### [What needs to be done]
Filter the entries for the word "body". Copy each line that has it.

### [Material provided]

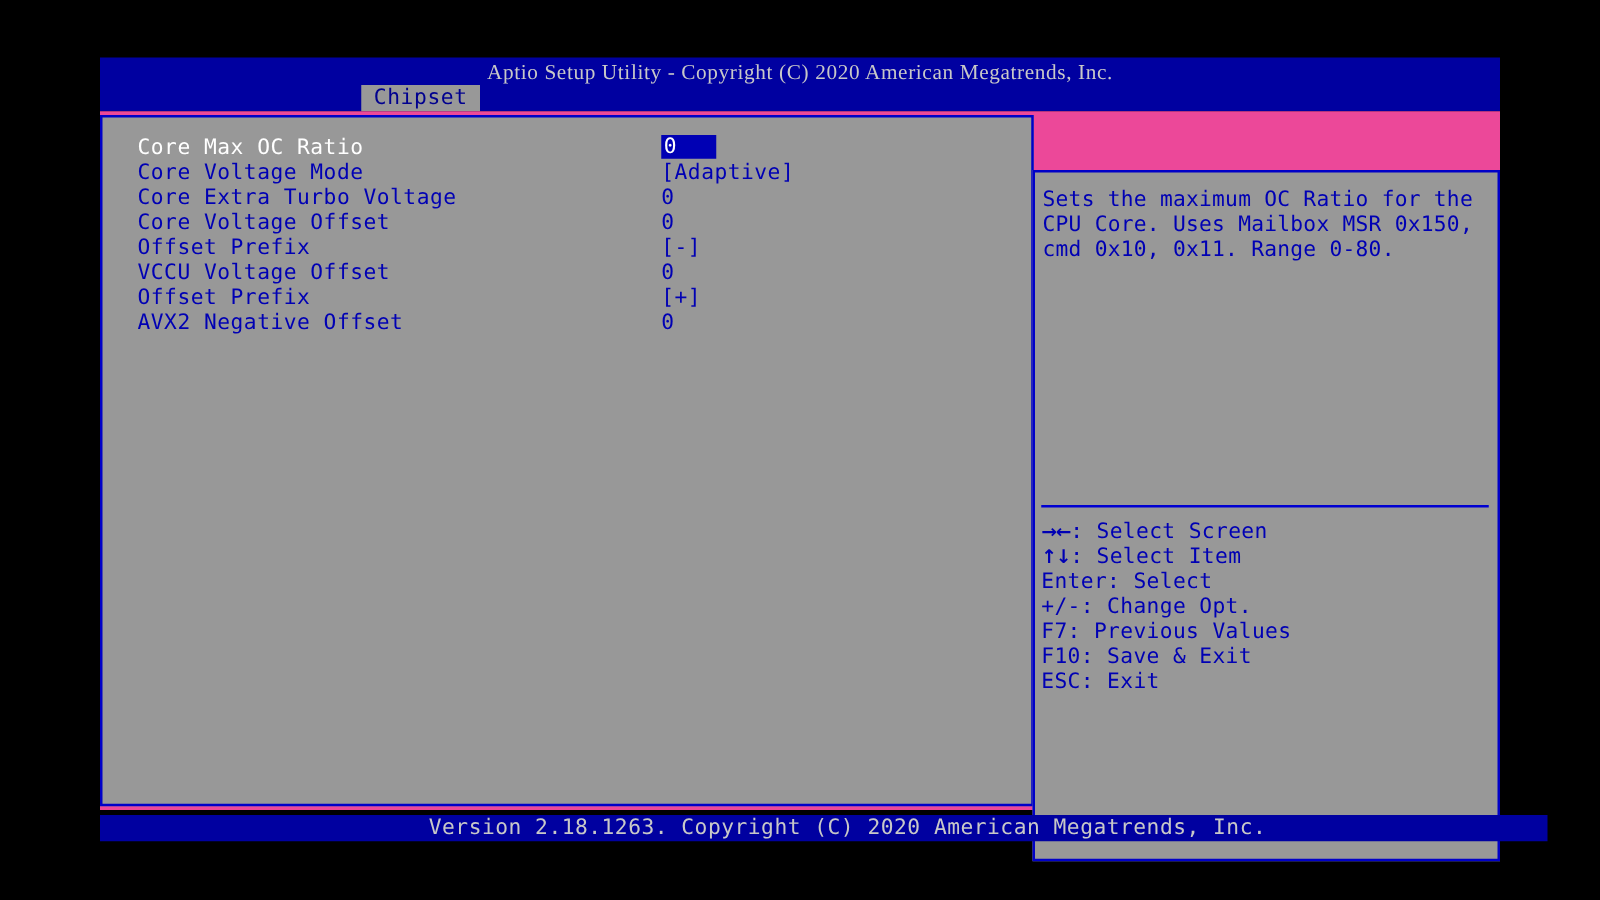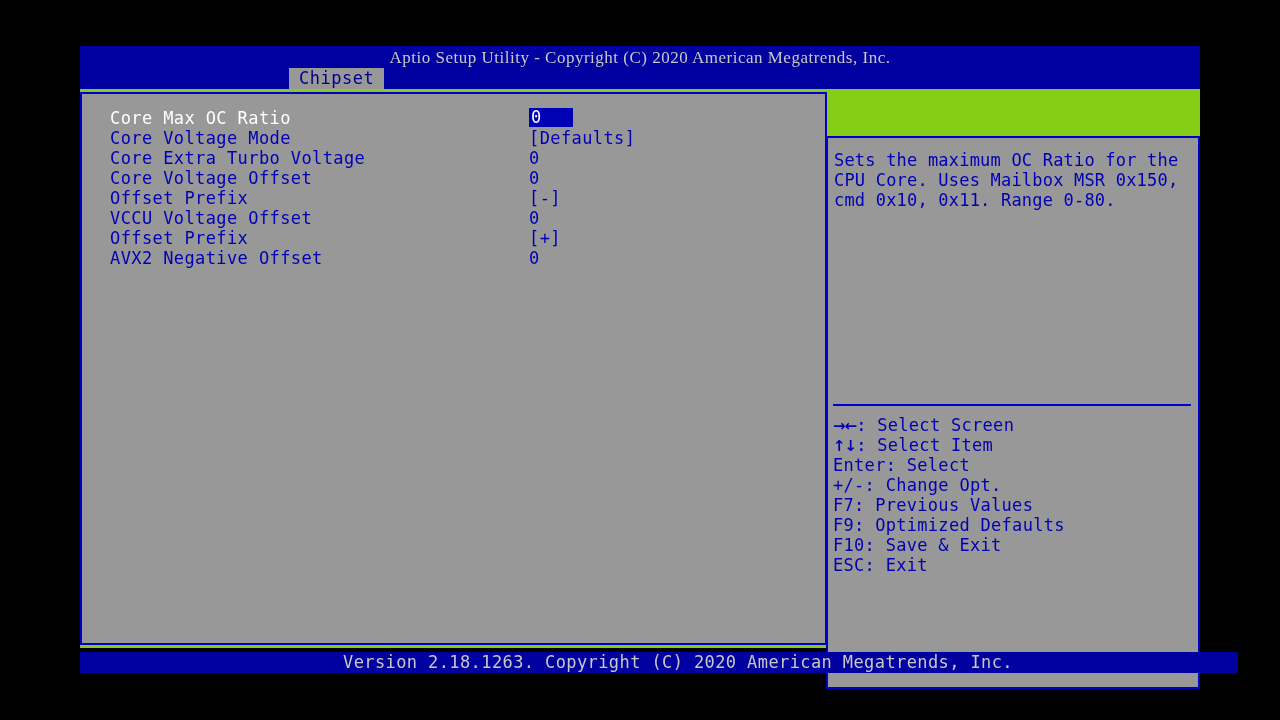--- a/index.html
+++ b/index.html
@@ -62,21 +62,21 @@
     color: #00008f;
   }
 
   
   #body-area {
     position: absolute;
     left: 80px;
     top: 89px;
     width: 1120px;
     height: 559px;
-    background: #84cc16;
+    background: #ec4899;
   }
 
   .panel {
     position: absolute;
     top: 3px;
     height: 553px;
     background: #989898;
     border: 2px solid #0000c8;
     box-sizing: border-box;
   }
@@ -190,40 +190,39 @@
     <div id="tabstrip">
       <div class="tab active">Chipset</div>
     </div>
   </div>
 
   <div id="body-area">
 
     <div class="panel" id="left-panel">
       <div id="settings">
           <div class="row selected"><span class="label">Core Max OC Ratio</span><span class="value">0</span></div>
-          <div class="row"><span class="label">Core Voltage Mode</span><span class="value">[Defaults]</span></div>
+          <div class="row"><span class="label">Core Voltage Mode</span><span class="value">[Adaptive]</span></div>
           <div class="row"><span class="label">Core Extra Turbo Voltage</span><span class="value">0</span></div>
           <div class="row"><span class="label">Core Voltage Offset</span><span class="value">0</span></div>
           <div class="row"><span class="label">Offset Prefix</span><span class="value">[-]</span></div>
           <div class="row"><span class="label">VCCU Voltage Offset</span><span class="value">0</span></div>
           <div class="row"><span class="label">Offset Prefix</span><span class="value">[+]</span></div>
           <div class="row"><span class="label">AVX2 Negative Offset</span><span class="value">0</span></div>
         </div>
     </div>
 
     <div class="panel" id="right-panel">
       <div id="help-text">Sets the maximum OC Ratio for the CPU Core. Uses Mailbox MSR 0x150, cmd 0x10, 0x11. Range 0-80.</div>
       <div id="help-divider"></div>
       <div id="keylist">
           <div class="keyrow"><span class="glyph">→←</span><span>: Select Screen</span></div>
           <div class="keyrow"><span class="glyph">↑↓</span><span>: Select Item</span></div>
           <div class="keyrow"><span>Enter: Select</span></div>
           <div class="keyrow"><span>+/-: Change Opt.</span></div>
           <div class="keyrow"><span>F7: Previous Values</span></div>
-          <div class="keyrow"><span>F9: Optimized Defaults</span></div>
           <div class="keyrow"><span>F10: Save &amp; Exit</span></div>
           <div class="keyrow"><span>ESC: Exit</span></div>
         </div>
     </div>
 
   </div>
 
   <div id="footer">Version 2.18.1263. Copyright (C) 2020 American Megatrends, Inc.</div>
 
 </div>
* * *
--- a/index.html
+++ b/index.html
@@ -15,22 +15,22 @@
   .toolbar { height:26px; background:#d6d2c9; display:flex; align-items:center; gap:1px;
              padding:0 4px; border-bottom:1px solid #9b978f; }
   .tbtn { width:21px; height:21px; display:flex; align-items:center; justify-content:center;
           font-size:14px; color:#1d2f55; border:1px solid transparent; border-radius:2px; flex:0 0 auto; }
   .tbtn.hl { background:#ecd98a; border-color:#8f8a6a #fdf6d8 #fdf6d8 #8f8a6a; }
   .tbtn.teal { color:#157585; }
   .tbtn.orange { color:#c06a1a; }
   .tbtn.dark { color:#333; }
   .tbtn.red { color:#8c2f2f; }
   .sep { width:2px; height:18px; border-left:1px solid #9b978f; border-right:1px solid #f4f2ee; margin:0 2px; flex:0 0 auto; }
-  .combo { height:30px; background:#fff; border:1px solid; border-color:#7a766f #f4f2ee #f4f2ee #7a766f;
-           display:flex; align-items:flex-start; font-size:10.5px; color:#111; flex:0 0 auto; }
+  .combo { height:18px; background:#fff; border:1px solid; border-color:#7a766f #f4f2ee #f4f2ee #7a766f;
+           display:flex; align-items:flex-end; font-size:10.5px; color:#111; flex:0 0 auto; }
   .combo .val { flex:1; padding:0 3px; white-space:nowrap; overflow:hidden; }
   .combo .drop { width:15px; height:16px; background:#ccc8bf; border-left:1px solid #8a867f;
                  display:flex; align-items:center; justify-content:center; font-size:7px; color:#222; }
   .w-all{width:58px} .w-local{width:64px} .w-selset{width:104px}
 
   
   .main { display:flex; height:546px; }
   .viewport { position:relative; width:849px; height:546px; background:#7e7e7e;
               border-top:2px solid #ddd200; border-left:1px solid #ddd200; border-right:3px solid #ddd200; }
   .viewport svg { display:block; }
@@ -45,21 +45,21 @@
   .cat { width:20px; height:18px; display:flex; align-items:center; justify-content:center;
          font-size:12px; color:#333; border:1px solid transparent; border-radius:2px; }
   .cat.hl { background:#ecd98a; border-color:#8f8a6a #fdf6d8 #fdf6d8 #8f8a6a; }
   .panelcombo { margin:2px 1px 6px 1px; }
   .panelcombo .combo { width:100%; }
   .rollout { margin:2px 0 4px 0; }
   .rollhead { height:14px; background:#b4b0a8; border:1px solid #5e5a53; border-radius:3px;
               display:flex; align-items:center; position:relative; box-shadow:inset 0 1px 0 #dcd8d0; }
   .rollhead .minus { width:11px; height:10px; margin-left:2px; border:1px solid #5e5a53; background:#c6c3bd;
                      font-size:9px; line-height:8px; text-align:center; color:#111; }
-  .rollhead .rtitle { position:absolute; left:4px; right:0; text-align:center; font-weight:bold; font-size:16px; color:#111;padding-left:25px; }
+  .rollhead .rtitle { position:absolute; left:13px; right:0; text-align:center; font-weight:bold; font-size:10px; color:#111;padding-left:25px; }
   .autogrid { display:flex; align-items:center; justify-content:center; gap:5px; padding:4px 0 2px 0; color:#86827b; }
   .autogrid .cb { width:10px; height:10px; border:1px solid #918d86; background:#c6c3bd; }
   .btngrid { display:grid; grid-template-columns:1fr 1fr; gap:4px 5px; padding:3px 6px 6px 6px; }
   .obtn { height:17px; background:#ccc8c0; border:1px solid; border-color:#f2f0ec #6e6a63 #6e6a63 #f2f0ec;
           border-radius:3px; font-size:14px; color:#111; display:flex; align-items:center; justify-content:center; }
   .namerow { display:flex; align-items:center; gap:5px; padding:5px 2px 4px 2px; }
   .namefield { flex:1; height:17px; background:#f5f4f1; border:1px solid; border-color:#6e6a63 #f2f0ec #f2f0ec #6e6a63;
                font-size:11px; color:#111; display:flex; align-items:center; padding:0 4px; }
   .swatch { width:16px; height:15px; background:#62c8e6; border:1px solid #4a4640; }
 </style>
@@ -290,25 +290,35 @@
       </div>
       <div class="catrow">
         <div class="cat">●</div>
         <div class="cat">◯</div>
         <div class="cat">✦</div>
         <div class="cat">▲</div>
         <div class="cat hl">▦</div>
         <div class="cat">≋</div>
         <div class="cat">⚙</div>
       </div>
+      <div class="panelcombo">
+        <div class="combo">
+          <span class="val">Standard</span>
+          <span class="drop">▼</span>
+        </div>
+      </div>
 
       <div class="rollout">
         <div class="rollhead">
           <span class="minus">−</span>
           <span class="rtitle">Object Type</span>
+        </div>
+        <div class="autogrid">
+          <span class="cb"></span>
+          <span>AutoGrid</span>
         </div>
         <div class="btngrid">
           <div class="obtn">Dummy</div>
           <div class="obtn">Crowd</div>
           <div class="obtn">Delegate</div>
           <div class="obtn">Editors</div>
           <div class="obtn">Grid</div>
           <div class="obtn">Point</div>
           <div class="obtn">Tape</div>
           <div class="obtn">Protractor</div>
==
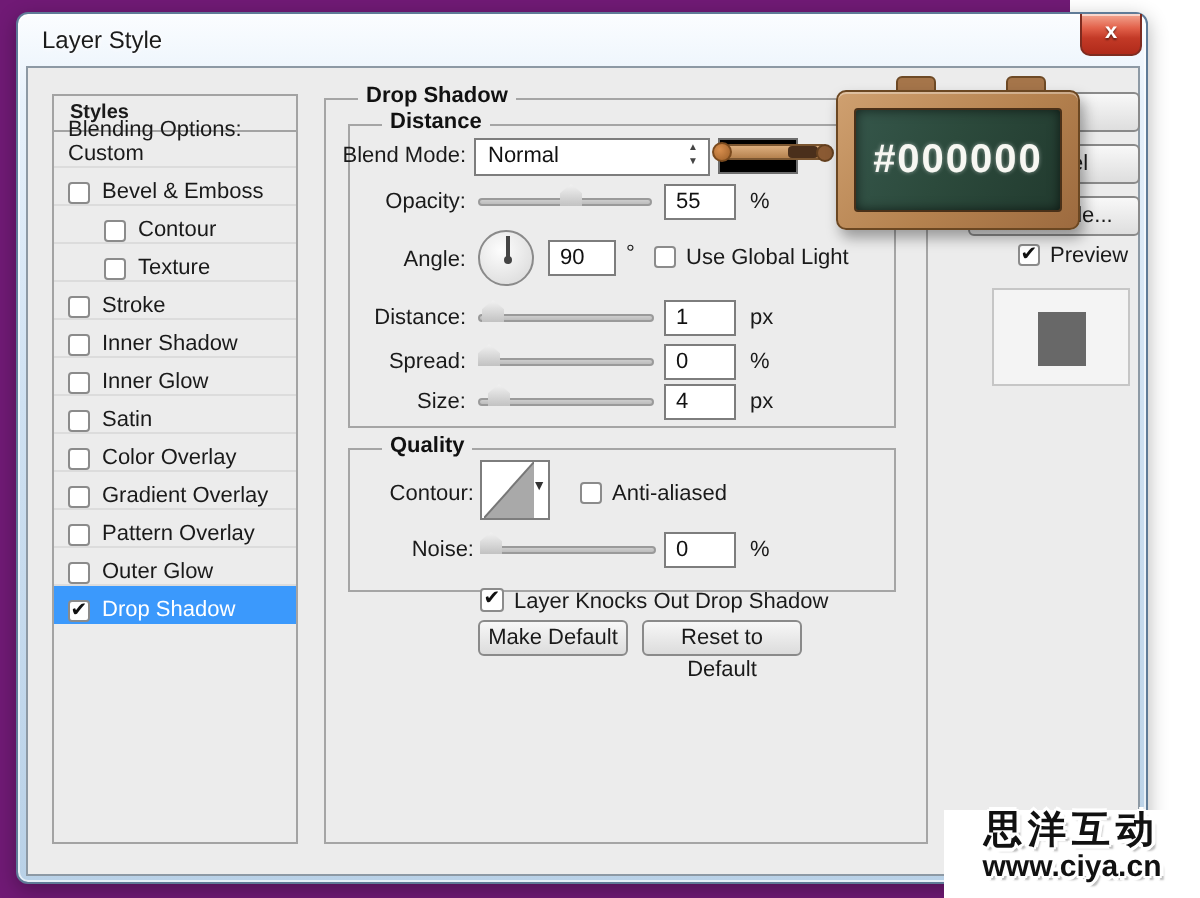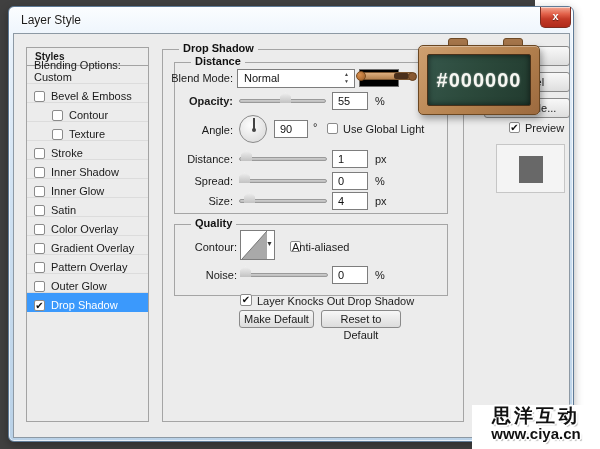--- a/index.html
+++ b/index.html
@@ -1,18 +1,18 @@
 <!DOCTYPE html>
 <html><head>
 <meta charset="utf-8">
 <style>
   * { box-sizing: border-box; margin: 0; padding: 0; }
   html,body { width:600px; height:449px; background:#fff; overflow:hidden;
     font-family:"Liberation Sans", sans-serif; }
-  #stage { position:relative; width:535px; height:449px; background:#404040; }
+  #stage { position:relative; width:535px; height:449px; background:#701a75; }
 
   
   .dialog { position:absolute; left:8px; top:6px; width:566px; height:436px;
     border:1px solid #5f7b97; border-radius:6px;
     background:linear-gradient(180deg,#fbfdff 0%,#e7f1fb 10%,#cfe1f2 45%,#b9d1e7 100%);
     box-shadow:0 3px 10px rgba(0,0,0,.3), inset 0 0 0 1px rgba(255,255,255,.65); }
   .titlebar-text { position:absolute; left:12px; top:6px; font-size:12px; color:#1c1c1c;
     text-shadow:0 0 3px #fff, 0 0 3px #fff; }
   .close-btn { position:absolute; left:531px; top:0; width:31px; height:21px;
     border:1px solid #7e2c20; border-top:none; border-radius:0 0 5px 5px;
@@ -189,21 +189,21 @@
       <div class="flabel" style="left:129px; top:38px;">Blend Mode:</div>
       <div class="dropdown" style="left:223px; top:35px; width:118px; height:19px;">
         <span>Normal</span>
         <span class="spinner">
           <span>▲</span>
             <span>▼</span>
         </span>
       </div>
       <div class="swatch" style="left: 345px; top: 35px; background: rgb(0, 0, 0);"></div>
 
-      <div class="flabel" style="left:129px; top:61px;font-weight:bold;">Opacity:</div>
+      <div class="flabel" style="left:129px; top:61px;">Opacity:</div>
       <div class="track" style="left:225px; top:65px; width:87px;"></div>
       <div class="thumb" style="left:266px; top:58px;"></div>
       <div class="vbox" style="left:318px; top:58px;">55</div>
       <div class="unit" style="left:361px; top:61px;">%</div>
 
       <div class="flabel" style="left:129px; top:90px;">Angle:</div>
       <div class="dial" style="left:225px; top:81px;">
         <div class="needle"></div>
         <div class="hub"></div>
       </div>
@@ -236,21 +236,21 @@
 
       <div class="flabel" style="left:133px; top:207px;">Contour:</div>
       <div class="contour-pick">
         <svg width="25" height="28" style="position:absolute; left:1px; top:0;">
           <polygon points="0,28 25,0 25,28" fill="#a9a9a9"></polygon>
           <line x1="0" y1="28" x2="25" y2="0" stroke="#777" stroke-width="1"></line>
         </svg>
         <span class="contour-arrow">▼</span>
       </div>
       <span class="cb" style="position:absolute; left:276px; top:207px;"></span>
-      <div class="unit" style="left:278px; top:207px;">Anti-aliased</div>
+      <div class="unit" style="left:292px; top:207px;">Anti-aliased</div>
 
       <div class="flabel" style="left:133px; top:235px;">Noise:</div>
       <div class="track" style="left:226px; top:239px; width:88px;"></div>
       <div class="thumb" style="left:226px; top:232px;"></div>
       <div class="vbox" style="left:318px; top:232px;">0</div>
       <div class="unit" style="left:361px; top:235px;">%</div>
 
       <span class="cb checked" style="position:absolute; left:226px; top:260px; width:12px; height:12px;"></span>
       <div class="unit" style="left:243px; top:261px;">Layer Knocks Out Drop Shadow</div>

### [Answer box]
   #body-area {
   <div id="body-area">
   html,body { width:600px; height:449px; background:#fff; overflow:hidden;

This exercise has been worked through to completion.